Tuesday, April 9, 2013

Life the Learning Game

I think life it one big learning game. I think when we are done learning everything we can learn we die. Loosing a baby is not something I ever wanted to learn about. I am sure its not something anyone would want to learn about. Almost three years ago. WOW. I have learned so much in three short years. 1. Time flies 2. Tomorrow is not a given 3. A child's laugh can fix anything 4. You can live with a broken heart. 5. There is a longing in my heart that will be there til the day I die. A piece of it is missing, not just missing, missing means you may find it. I know where mine is and I cant have it back. Its gone. 6. I have learned to hug Lane (my 7 year old) and tell him every second I can how much I love him. 7. There is a pain in his heart too. When he asks about Jordan or when we talk about Jordan I can see it, even though he was only 4. ( I will blog about that later!) 8. Sometimes LIFE SUCKS. 9. Sometimes I feel guilty when life doesn't suck. 10. There were days I thought I would never smile again. Yup, I was wrong about that!
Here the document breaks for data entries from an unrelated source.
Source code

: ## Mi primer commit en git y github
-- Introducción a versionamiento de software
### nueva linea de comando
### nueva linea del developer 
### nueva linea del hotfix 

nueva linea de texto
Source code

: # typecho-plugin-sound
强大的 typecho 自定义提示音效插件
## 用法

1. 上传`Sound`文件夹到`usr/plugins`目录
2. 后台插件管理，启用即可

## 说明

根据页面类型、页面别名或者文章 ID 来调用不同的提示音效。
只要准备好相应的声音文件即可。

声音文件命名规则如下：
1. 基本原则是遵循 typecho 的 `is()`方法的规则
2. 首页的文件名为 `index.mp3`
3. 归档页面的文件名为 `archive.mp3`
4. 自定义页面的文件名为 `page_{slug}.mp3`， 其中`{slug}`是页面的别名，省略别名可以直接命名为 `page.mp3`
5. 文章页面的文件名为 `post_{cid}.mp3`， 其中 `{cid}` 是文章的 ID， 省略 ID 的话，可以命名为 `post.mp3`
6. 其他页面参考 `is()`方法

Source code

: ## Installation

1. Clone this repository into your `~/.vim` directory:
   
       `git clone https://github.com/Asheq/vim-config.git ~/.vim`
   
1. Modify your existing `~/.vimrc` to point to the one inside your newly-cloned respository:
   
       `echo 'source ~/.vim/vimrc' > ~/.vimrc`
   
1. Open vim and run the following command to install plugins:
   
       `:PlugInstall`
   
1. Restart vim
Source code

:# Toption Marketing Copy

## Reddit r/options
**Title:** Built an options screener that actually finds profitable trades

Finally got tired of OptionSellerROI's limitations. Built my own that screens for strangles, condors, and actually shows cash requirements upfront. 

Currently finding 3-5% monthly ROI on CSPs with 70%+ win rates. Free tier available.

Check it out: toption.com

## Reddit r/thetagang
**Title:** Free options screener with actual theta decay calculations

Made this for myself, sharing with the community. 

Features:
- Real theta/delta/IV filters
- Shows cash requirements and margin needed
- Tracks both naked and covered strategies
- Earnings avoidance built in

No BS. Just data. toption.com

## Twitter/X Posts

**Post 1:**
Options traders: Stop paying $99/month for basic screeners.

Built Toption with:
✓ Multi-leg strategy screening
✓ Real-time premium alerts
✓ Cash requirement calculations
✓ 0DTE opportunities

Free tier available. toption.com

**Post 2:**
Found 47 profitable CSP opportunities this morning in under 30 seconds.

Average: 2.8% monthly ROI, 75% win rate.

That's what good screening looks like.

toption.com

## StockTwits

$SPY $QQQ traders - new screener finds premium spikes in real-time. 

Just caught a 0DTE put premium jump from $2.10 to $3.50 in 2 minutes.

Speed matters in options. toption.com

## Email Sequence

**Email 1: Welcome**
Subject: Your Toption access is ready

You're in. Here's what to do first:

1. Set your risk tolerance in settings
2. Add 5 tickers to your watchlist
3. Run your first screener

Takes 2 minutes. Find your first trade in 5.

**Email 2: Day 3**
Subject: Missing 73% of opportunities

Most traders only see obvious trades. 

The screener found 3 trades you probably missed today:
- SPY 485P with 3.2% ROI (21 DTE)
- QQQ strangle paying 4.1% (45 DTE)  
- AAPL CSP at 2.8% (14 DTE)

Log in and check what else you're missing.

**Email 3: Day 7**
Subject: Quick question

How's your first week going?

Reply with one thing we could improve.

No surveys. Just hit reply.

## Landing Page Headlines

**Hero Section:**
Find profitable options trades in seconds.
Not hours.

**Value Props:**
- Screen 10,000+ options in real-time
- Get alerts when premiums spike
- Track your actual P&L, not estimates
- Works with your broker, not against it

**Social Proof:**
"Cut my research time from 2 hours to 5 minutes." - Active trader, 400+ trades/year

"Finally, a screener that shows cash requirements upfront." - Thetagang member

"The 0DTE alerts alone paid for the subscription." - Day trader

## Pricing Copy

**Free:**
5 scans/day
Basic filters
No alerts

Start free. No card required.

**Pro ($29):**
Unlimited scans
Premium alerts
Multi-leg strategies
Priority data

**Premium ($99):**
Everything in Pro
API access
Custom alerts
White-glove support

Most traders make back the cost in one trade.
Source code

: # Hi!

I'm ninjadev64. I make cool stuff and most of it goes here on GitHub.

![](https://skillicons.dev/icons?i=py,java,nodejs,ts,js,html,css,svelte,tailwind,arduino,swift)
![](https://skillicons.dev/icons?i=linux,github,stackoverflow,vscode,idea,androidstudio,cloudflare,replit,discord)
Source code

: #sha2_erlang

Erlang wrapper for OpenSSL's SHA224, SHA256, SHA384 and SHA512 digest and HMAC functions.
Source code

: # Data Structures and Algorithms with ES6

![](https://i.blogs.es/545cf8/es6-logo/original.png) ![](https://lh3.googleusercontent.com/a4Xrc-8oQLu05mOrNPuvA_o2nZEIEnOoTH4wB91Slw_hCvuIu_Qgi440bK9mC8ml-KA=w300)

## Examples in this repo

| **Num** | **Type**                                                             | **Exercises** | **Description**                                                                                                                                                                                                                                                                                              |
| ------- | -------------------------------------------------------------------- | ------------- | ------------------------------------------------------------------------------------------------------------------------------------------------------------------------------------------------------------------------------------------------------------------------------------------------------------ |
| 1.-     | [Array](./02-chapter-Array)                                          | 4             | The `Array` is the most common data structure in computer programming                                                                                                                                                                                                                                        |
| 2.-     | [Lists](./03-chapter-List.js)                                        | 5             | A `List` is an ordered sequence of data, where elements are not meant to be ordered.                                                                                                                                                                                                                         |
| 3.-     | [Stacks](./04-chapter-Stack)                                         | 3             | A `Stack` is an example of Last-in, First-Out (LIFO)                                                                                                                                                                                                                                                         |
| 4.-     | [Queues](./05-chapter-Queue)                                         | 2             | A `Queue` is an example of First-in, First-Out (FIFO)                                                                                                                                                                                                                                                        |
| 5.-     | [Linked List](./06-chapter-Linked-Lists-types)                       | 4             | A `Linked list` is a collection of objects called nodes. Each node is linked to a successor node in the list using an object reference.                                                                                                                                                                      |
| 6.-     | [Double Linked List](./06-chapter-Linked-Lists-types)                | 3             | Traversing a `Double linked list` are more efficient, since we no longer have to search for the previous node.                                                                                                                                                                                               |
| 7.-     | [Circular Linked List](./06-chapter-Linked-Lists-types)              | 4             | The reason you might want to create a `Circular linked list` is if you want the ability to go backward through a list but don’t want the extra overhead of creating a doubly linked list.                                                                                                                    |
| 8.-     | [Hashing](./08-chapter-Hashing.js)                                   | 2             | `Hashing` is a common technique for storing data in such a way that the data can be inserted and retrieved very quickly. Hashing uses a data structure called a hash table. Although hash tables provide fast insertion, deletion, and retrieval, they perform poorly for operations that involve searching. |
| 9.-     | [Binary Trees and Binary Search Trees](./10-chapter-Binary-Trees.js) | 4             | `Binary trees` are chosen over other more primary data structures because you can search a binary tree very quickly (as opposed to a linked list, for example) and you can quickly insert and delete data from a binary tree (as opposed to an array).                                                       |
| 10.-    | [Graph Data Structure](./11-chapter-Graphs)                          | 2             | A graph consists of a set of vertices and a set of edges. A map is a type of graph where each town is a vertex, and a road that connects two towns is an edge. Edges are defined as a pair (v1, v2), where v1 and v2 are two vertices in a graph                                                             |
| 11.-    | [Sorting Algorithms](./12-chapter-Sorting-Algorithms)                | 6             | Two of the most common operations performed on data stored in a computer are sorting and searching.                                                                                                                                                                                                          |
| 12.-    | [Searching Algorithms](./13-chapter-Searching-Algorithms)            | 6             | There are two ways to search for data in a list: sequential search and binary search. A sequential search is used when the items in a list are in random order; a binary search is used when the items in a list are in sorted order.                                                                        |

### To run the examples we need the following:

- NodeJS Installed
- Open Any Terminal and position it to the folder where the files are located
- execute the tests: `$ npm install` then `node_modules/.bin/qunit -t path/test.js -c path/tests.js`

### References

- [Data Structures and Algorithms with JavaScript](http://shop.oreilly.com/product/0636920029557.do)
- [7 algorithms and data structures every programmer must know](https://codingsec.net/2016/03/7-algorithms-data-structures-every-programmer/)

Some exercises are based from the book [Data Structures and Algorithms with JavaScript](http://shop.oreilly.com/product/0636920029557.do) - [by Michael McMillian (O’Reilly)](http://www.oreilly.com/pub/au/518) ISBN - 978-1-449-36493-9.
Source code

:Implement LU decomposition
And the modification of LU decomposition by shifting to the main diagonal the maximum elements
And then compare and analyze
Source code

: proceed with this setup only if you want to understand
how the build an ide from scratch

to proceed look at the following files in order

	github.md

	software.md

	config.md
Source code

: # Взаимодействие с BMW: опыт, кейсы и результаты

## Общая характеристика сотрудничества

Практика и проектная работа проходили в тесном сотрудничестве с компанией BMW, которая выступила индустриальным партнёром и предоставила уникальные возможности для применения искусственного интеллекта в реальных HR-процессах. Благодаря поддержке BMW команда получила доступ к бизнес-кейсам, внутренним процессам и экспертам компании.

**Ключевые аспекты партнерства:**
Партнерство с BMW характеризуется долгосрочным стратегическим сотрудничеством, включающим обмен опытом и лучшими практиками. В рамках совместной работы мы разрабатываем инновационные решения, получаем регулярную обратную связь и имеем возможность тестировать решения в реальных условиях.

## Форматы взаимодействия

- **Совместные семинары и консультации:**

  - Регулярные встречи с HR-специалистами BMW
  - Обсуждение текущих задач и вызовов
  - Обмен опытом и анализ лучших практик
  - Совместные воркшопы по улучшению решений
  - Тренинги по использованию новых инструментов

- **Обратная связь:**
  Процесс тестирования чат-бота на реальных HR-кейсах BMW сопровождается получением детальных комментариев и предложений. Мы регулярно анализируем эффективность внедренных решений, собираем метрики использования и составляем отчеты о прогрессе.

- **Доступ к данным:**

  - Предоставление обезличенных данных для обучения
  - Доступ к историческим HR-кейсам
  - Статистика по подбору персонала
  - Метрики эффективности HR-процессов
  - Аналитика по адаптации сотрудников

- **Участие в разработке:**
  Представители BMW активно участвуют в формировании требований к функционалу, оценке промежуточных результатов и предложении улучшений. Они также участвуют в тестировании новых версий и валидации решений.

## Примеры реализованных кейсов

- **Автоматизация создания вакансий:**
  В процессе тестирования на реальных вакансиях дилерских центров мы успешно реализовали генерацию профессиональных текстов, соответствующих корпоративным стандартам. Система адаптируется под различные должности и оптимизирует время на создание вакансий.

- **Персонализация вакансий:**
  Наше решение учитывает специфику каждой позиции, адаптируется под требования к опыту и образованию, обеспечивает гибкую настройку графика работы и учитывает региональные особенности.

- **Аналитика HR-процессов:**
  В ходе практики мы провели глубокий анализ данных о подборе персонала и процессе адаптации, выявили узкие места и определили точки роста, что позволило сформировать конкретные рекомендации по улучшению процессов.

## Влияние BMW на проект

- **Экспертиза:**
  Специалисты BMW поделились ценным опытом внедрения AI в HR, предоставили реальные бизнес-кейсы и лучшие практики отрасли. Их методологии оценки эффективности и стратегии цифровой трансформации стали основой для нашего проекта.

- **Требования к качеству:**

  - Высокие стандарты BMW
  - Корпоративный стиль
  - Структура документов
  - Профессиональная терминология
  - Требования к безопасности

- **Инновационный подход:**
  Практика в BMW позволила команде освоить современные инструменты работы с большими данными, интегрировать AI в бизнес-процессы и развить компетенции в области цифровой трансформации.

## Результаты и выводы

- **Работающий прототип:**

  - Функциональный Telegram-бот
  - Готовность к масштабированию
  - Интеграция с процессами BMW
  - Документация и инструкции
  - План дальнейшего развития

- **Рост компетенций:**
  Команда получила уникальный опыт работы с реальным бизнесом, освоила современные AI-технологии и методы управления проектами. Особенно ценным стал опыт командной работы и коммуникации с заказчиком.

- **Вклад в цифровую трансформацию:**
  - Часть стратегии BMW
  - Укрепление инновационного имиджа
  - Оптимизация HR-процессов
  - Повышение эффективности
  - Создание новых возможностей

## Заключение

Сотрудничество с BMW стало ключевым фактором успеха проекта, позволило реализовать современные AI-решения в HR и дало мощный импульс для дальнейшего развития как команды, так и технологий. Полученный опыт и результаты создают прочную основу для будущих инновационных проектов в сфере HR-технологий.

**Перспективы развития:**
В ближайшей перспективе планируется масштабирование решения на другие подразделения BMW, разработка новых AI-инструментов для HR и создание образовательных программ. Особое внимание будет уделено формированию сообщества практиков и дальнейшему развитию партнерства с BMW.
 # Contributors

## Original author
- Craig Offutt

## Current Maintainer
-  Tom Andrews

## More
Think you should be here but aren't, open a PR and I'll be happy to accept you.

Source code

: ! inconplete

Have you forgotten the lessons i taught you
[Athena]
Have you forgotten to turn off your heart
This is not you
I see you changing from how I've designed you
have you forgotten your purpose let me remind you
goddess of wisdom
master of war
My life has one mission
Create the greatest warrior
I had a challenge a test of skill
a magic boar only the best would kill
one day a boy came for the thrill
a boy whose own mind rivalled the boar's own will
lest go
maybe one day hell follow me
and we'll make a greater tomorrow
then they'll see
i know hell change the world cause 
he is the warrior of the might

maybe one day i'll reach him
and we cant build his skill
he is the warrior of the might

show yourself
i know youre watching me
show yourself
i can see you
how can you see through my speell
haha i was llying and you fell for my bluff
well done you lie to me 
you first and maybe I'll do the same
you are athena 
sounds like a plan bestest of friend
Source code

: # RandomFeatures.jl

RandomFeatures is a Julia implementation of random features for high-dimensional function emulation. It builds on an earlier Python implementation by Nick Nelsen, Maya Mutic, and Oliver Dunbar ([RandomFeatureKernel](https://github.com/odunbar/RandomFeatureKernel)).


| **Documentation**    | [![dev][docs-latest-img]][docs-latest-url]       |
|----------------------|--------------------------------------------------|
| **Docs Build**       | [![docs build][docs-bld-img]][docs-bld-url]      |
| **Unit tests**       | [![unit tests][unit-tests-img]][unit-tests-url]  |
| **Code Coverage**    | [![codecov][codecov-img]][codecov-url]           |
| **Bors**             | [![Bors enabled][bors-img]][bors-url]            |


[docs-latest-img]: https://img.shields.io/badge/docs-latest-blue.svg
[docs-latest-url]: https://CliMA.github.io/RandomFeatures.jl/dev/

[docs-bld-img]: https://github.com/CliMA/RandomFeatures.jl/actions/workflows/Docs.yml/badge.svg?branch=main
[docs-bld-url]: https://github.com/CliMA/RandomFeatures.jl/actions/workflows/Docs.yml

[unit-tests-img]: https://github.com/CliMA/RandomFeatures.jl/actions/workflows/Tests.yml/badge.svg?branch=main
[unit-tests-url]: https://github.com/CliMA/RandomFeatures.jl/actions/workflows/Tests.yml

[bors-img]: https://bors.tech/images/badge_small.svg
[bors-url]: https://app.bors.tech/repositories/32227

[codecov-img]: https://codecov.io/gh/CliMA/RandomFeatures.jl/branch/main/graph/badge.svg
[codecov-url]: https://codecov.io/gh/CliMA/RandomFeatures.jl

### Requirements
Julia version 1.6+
Although #9 applies a little here. 11. I have learned I still cry, often, and it is ok! 12. I have learned there are a lot of babies that never get to cry. And their momma's are amazing support! 13. I have learned that I can look at a pregnant woman again and not be filled with jealousy. 14. Walmart is not the place to go after you loose a baby, (I wanted to flip out on a woman who grabbed her child by the arm the day we came home from the hospital. I wanted to scream, if you don't want that child I will gladly time her home with me when no one will do that {thankfully I thought before I acted}) There is so much more I could write about learning. I have learned while I have typed. I will learn these lessons, new lessons every day. I am just learning more gracefully now!